To integrate variable renewables into a transmission system, sub-hourly scheduling and dispatch of generation, based on detailed forecasts of renewable resources and the state of the older power plants, is vital.

“Many of these grid operating practices were put in place decades ago to accommodate peculiar attributes of the fossil, nuclear, and hydroelectric power plants that made up nearly the entire generating fleet at the time,” the American Wind Energy Association (AWEA) and its allies wrote last fall in pre-decision comments on proposed rule changes by the Federal Energy Regulation Commission (FERC).  “Attempting to fit variable renewable energy resources into these operating practices is often like trying to fit a round peg into a square hole.”

The proposed rule changes were part of an ongoing effort by FERC to push grid operators toward adapting to a changing resource mix.

Thanks to capabilities available to grid operators through smart transmission systems equipped with the newest computing and communications technology, it is entirely feasible to incorporate the schedule and forecast changes that will integrate higher levels of wind and solar and end discrimination against them.

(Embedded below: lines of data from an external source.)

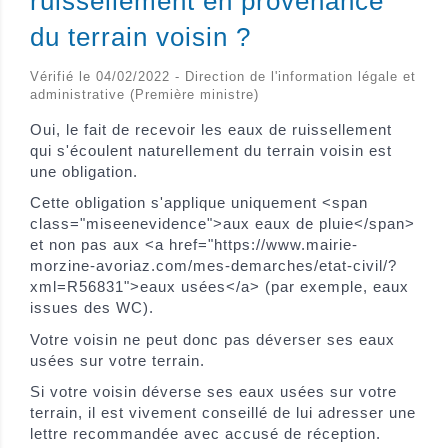
ruissellement en provenance
du terrain voisin ?
Vérifié le 04/02/2022 - Direction de l'information légale et
administrative (Première ministre)
Oui, le fait de recevoir les eaux de ruissellement
qui s'écoulent naturellement du terrain voisin est
une obligation.
Cette obligation s'applique uniquement <span
class="miseenevidence">aux eaux de pluie</span>
et non pas aux <a href="https://www.mairie-
morzine-avoriaz.com/mes-demarches/etat-civil/?
xml=R56831">eaux usées</a> (par exemple, eaux
issues des WC).
Votre voisin ne peut donc pas déverser ses eaux
usées sur votre terrain.
Si votre voisin déverse ses eaux usées sur votre
terrain, il est vivement conseillé de lui adresser une
lettre recommandée avec accusé de réception.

FERC commissioners recently released their latest rulemaking. The new rules offer some advances but, according to the wind and solar industries, do not go far enough.

The new FERC rules:

  • do require grid operators to offer sub-hourly (15-minute or shorter interval) scheduling;
  • do not require them to do sub-hourly dispatch of generation; and
  • do require renewables generators to report their (typically more accurate and detailed) resource forecasts to grid operators.

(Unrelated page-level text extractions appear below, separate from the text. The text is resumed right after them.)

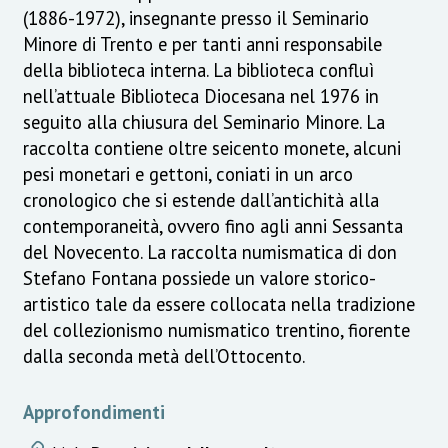
(1886-1972), insegnante presso il Seminario
Minore di Trento e per tanti anni responsabile
della biblioteca interna. La biblioteca confluì
nell’attuale Biblioteca Diocesana nel 1976 in
seguito alla chiusura del Seminario Minore. La
raccolta contiene oltre seicento monete, alcuni
pesi monetari e gettoni, coniati in un arco
cronologico che si estende dall’antichità alla
contemporaneità, ovvero fino agli anni Sessanta
del Novecento. La raccolta numismatica di don
Stefano Fontana possiede un valore storico-
artistico tale da essere collocata nella tradizione
del collezionismo numismatico trentino, fiorente
dalla seconda metà dell’Ottocento.
Approfondimenti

Such decision-making is an imperfectly incremental political process. “Variable energy resources make up an increasing share of new capacity coming on-line,” Obama-appointed FERC Chairman Jon Wellinghoff said. “This final rule eliminates undue burdens on these resources and will help transmission providers and their customers effectively manage the costs of integration.”

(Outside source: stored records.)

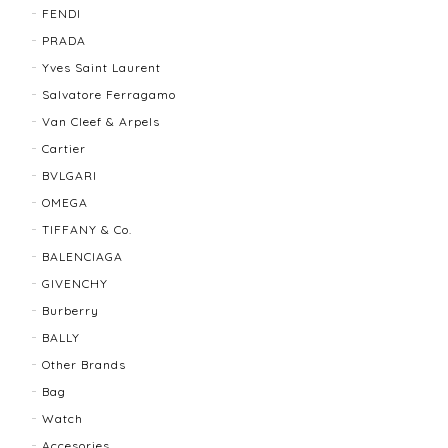
FENDI
TIFFANY＆Co. ティファニー グルーブドウィズ リング K18×SLV 12202-202312
PRADA
2025/10/06
Yves Saint Laurent
Salvatore Ferragamo
もう少し大きなサイズが良かったかな？
Van Cleef & Arpels
Cartier
BVLGARI
BALLY バリー ２WAYショルダーバッグ 17804-202502
OMEGA
2025/08/29
TIFFANY & Co.
BALENCIAGA
迅速に対応してくださり、ありがとうございます。 品
GIVENCHY
物の状態も良く、満足しております🥰 また機会があり
ましたらよろしくお願いします！
Burberry
BALLY
Other Brands
FENDI フェンディ 3060L レディースウォッチ 17466-202502
Bag
2025/07/08
Watch
Accesories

“Based on what was revealed,” said AWEA Senior Vice President for Public Policy Rob Gramlich of the new rules, “FERC got it partially right.”

There is debate as to whether the cost of implementing the changes will outweigh the benefits. AWEA argued, in its comments on the FERC proposal, that if grid operators persist in their old familiar ways, they will cost utility ratepayers, invite outages and risk security breaches.

Others question whether transmission systems are ready for the changes they are being asked to implement. “Do the regulator and the legislators have enough information about what this will take?” California transmission system official Jim Detmers recently asked about California’s mandate to integrate renewables. “I’m looking for them to answer the questions rather than just charge off and take us down the road.”

Authorities on transmission system operations say the most significant omission in the rulemaking is a requirement to use generation sources in the sub-hourly units in which dispatch can be planned. By continuing to dispatch at hourly intervals, grid operators will need to use a great deal more fossil fuel reserves. This could keep power prices high and neutralize the impact of renewables.

“We should be thinking seriously,” Detmers had said of California’s integration challenge, “about how much mass or spinning reserve we should maintain on the system.”

"A slew of recent studies," conservative energy writer and fossil fuel advocate Robert Bryce wrote, “show that wind-generated electricity likely won't result in any reduction in carbon emissions -- or that they'll be so small as to be almost meaningless."

One of Bryce’s key studies was a study of Xcel Energy’s integration of wind in Colorado. Xcel Environmental Policy Vice President Frank Prager dismissed Bryce’s claim. “Since 2007, we have added hundreds of megawatts of wind generation, and our overall emissions have declined."

National Renewable Energy Lab (NREL) modeling of the Eastern and Western U.S. transmission systems concluded that as much as 35 percent renewables will not increase fossil use or costs. But the kinds of changes FERC and the solar and wind industries want, those NREL studies argued, are crucial to high levels of integration.

This is a “dramatic makeover of the grid,” a former utility official with over 40 years of experience in energy policy recently opined to GTM. “If you’re a transmission planner and there is a blackout on your watch, that is a career-defining moment. So you get really passionate about some of this stuff and you don’t like change.”

But, he added, “people are going to have to change their minds about how they do things [because] we’re not very good at dealing with wind and solar and variable resources that come on and go off with nature and as the sun rises and sets.”